Ariel de Castro Alves, advogado e membro da Comissão da Criança e do Adolescente da OAB-SP e do Instituto Nacional dos Direitos da Criança e do Adolescente, afirma que em cidades do interior existe mais facilidade em denunciar os casos, por isso os números são maiores do que na capital.

"As delegacias e conselhos tutelares estão mais próximos das pessoas. As pessoas conhecem os conselheiros, os policiais e existe uma comunicabilidade maior entre as pessoas, mais convivência comunitária", explica.

Segundo Ariel de Castro, muitas regiões são mal iluminadas e as famílias moram em locais isolados no interior, o que favorece a violência sexual.

"São Paulo tem altos índices de violações e violências contra crianças e adolescentes,  principalmente sexuais, mas é o único estado do país que não tem delegacia especializada. Além disso, em zonas rurais e no interior, o machismo e a violência interpessoal estão mais arraigados, por isso que tem mais incidência de crimes sexuais", destaca o advogado.

Mas a subnotificação ainda é uma realidade por envolver vulneráveis. A advogada Marina Ruzzi lembra também que "crianças não entendem que o que viveram é abuso, não diferenciam de carinho, e precisam de ajuda, por isso demoram a verbalizar".

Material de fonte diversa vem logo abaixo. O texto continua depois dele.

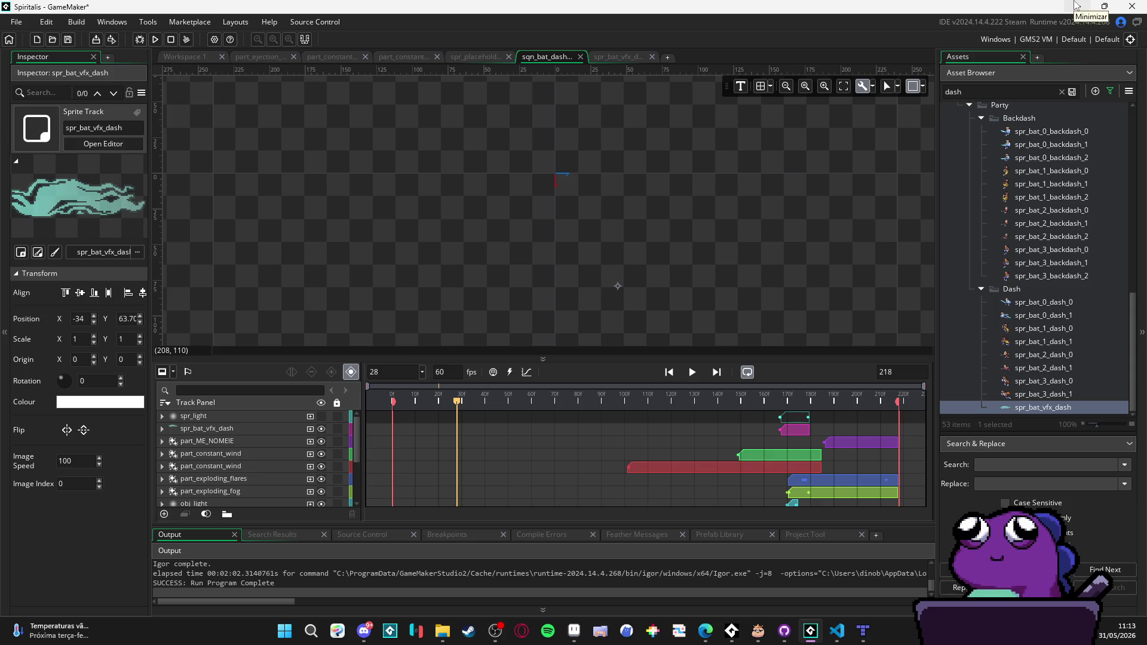
Step: Minimize GameMaker to return to the spr_bat_vfx_dash sprite in Aseprite
click(1075, 5)
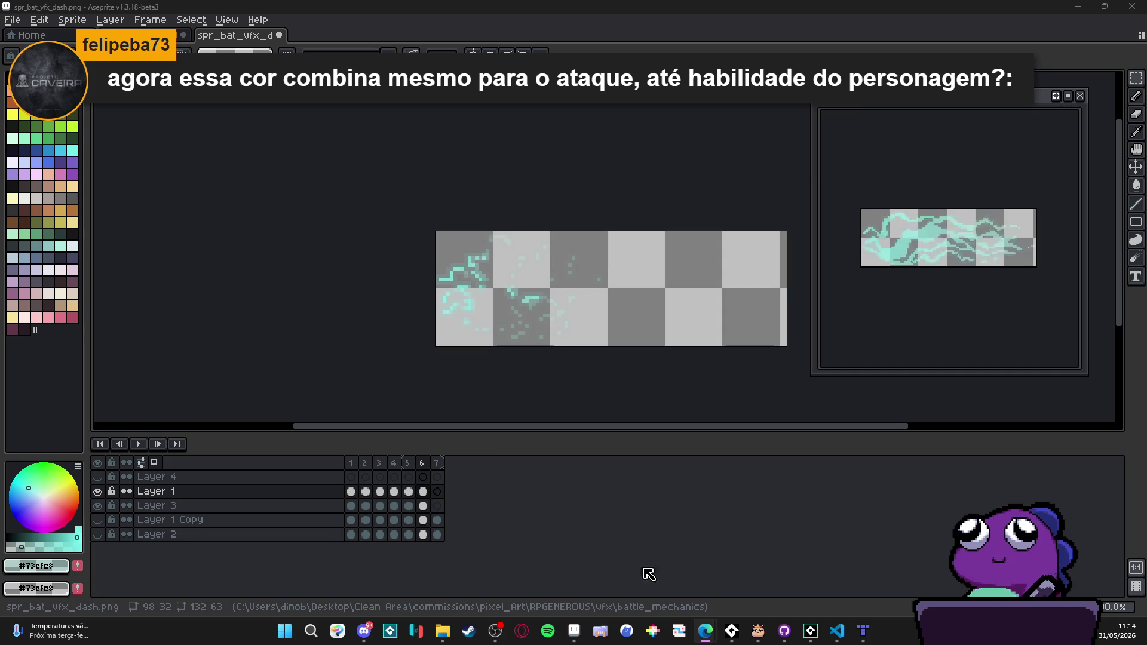
Step: Toggle Layer 1 Copy, Layer 2 and Layer 4 visibility to show Layer 4's first-frame dash shape
click(110, 523)
click(97, 520)
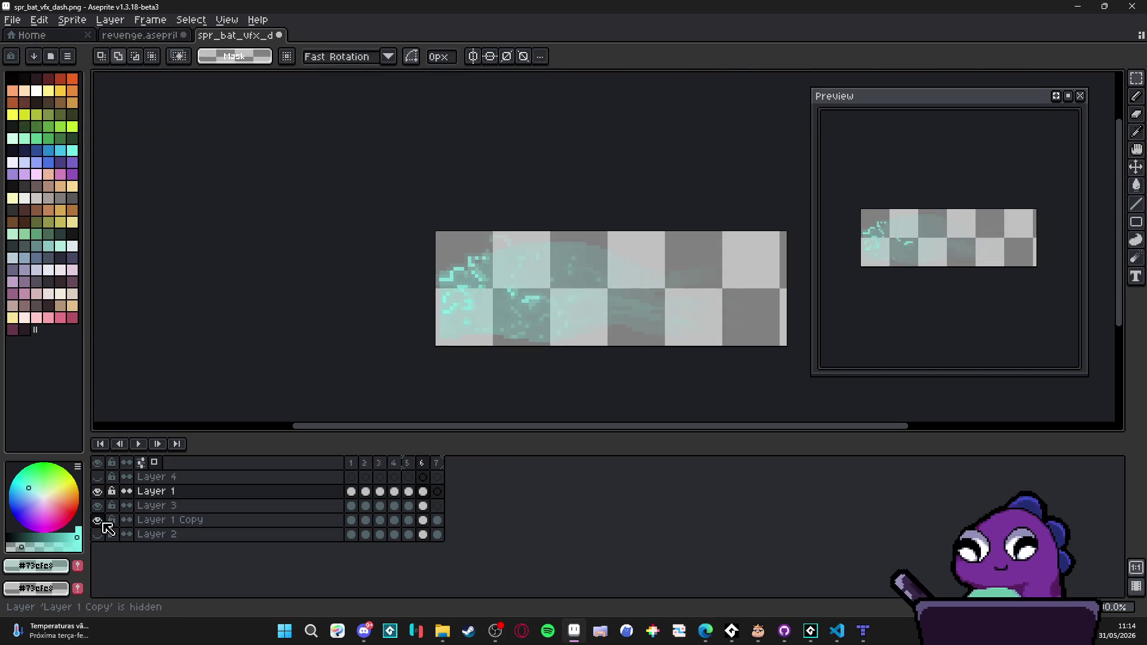
click(97, 534)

 Gráfico mostra o número de casos de estupro de vulneráveis por região | Imagem: Reprodução / Instituto Sou da Paz  

Prevenção e rede de apoio

O período mais crítico foi em 2020, no pico do confinamento da pandemia de Covid-19, quando as vítimas ficaram presas em casa junto aos agressores.

"Em abril de 2020, houve uma queda nos registros. Subiram no trimestre seguinte do mesmo ano. Até agora manteve alta na série histórica e voltamos ao patamar dos 3.000 casos por trimestre, sendo 2.300 de estupro de vulneráveis. No primeiro trimestre 2021-2022 houve uma queda de casos, mas pequena", revela a coordenadora do Sou da Paz.

Com a flexibilização das atividades e o retorno às escolas, a tendência é que mais casos de violência venham à tona.  

"Os professores podem perceber os sinais em alunos e notificar o Conselho Tutelar. Temos que ampliar a discussão sobre educação sexual para fortalecer os vulneráveis, com foco em prevenção. É preciso conscientização social em relação ao problema porque é um crime muito silenciado, um tabu", afirma Cristina Neme.

Já o advogado especialista em direitos humanos lembra outro problema: após fazer o boletim de ocorrência, demora meses para a vítima ser ouvida por meio de escuta protegida e depoimento especial, previstos em lei, e, no período, ela fica sujeita a mais violência.

"O problema é que não temos um sistema adequado de proteção e atendimento às crianças e adolescentes vítimas de violência. Apesar de existir legislação que obrigue que municípios e estados tenham programas e serviços de atendimento às vítimas, com apoio de recursos federais, eles quase não existem", diz.

As escolas, conselhos tutelares, postos de saúde e hospitais podem avaliar os sinais de violência, como hematomas ou mudança de comportamento, e comunicar as autoridades para investigação. O Disque 100 é outra ferramenta para denúncias. 

Marina Ruzzi enfatiza que hoje a rede de proteção está melhor do que no passado: "Tem centros de referência da mulher, ONGs com assessoria psicológica, abrigos da rede para mulheres e filhos em situação de risco, muito mais apoio. Sozinha ela não está".